La crise Covid-19 a déstabilisé notre société. Pourtant, pour rétablir l’équilibre, certains proposent de faire pencher la balance d’un seul côté !
Durant la crise, nous étions à la fenêtre pour applaudir les travailleurs et travailleuses qui font tourner le pays. Aujourd’hui, les organisations patronales et les partis de droite revendiquent, sans honte, de pouvoir les licencier plus facilement, reporter leurs congés, les faire travailler de nuit et en heures supplémentaires sans aucune compensation, tout en faisant moins contribuer les entreprises à la sécurité sociale et au budget de l’État… Drôle de manière de dire merci !

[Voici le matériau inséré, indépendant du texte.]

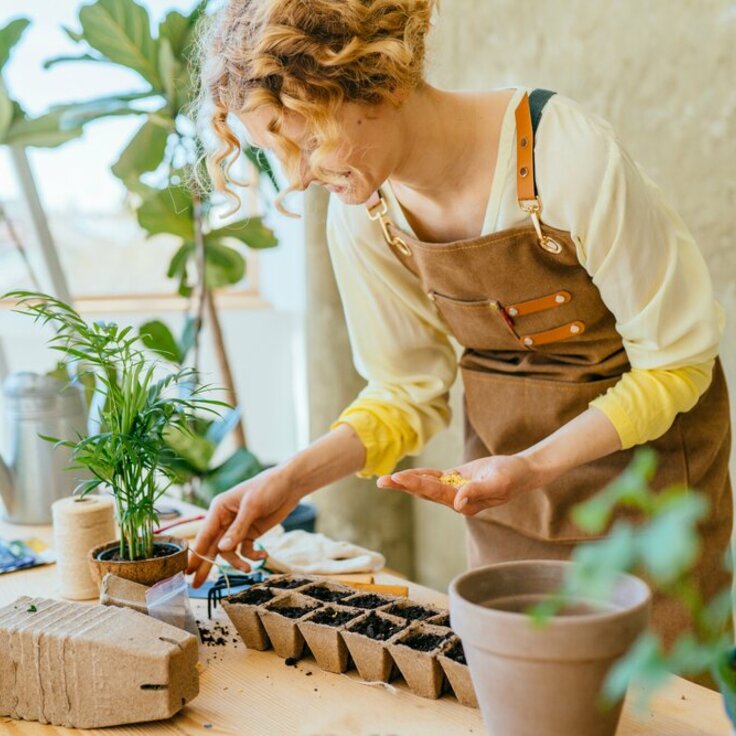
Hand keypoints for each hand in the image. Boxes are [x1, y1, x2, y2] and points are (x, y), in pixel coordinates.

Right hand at [185, 466, 300, 587]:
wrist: (291, 485)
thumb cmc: (268, 487)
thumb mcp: (252, 507)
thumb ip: (237, 530)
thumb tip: (222, 549)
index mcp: (219, 508)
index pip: (204, 534)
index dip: (195, 553)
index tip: (186, 571)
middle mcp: (225, 519)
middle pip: (213, 546)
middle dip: (207, 564)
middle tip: (196, 585)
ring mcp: (238, 527)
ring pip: (229, 551)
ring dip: (237, 561)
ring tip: (247, 569)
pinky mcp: (251, 532)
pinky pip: (245, 549)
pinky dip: (253, 555)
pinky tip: (263, 555)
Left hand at [377, 454, 546, 515]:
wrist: (522, 472)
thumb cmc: (512, 477)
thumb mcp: (498, 482)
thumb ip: (478, 491)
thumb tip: (457, 503)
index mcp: (465, 503)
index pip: (435, 493)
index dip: (416, 484)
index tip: (398, 478)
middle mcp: (457, 500)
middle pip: (425, 492)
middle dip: (402, 486)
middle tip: (381, 481)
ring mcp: (455, 491)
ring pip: (426, 486)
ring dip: (406, 483)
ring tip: (385, 480)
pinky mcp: (457, 481)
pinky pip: (434, 478)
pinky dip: (420, 475)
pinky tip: (405, 475)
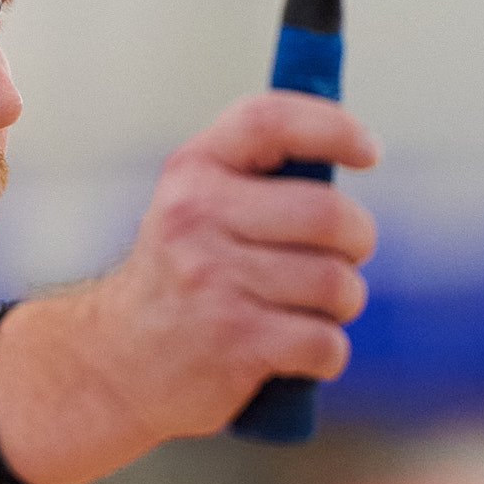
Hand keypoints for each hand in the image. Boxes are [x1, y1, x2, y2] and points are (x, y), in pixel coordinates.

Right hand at [0, 92, 377, 483]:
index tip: (368, 153)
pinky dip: (326, 354)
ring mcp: (211, 279)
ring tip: (311, 310)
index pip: (271, 120)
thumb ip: (258, 174)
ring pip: (336, 283)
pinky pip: (325, 342)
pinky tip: (296, 352)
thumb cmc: (181, 277)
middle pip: (329, 214)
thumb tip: (356, 147)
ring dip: (342, 304)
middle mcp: (196, 215)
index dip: (333, 128)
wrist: (115, 363)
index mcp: (194, 169)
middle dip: (356, 242)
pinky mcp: (231, 341)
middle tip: (341, 258)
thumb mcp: (196, 205)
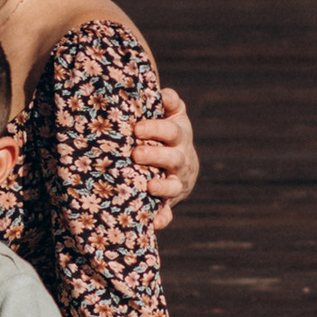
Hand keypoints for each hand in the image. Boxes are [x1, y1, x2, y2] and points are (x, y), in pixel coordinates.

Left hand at [133, 87, 198, 215]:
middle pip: (172, 158)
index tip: (136, 128)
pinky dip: (162, 218)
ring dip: (162, 187)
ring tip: (149, 186)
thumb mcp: (172, 114)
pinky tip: (153, 223)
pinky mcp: (170, 201)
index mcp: (179, 135)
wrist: (180, 162)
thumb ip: (169, 101)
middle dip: (155, 156)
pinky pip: (168, 212)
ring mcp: (177, 181)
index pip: (171, 130)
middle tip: (135, 153)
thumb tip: (163, 93)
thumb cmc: (167, 131)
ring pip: (173, 187)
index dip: (156, 129)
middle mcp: (181, 159)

Il n’y a bien sûr pas de formule magique pour sortir de la crise. Faisons toutefois preuve de bon sens. Le patronat devrait éviter les provocations qui compliquent la concertation sociale. Augmenter la flexibilité et la pression au travail, c’est exacerber les contradictions plutôt que les surmonter. L’heure n’est pas aux discours purement économiques et basés sur la seule recherche du profit. L’égoïsme et les bénéfices ne peuvent passer avant le bien commun.
Vous avez dit « bonne santé » ?
Il va de soi que nous avons besoin d’entreprises en bonne santé. Mais cette bonne santé dépend avant tout de celle des travailleurs et travailleuses. Des travailleurs et travailleuses qui ont déjà beaucoup souffert et continuent de souffrir. Physiquement, financièrement mais aussi mentalement. L’Institut Scientifique de Santé Publique Sciensano indique, par exemple, que le nombre de personnes présentant des signes d’anxiété et de dépression avait fortement augmenté après trois semaines de crise Covid-19. Peur de tomber malade, de perdre un être cher, perte de repères, limitation des contacts sociaux, incertitude quant à l’avenir… Au niveau des Régionales et Centrales FGTB, nous avons également reçu de nombreux témoignages de situations dramatiques : perte importante — voire totale — de revenus, contrats temporaires non renouvelés, absence de mesures de protection sur le lieu de travail, crainte de se faire licencier… Les facteurs d’angoisse étaient et restent nombreux. Différents experts s’attendent d’ailleurs à une explosion des troubles psychologiques, et ce, même longtemps après le « retour à la normale ». Et c’est au moment où ce « retour à la normale » est en train de s’opérer que les fédérations patronales et les partis de droite lancent leurs revendications de flexibilité et précarité accrues. Quel aveuglement ! Les travailleurs et travailleuses espèrent bien sûr pouvoir reprendre le cours de leur vie et laisser le Coronavirus derrière eux. Mais ce n’est pas en leur imposant encore plus de stress et de pression que l’on sortira de la crise. Ce modèle-là, cette course effrénée au profit, les travailleurs n’en veulent plus.
Les applaudissements ne suffisent pas
Pour sortir de la crise, remettons l’humain au centre des préoccupations ! De bonnes conditions de travail et de rémunération. Des horaires acceptables et conciliables avec la vie privée et sociale. Un contrat de travail solide. Des perspectives d’avenir. Une sécurité sociale forte et des allocations sociales qui soient de véritables remparts contre la pauvreté. Des services publics financés à hauteur de leurs besoins et de ceux de la population. Voilà ce que demande le monde du travail. Alors, plutôt que d’imposer plus de flexibilité, un report des vacances annuelles aux calendes grecques, de la précarité et une énième « cure » d’austérité, il est temps de concrétiser les avancées sociales. Les applaudissements ne suffisent pas. Les actionnaires verront peut-être diminuer leurs dividendes, mais cela ne les empêchera pas de manger. Les travailleurs, celles et ceux qui portaient et portent encore notre société à bout de bras avant, pendant et après la crise, méritent mieux que l’avenir dont rêve le patronat. La crise Covid-19 a déstabilisé notre société. Pourtant, pour rétablir l’équilibre, certains proposent de faire pencher la balance d’un seul côté !
Cet article est paru en tant qu’Edito dans le magazine de la FGTB Syndicats de juin 2020.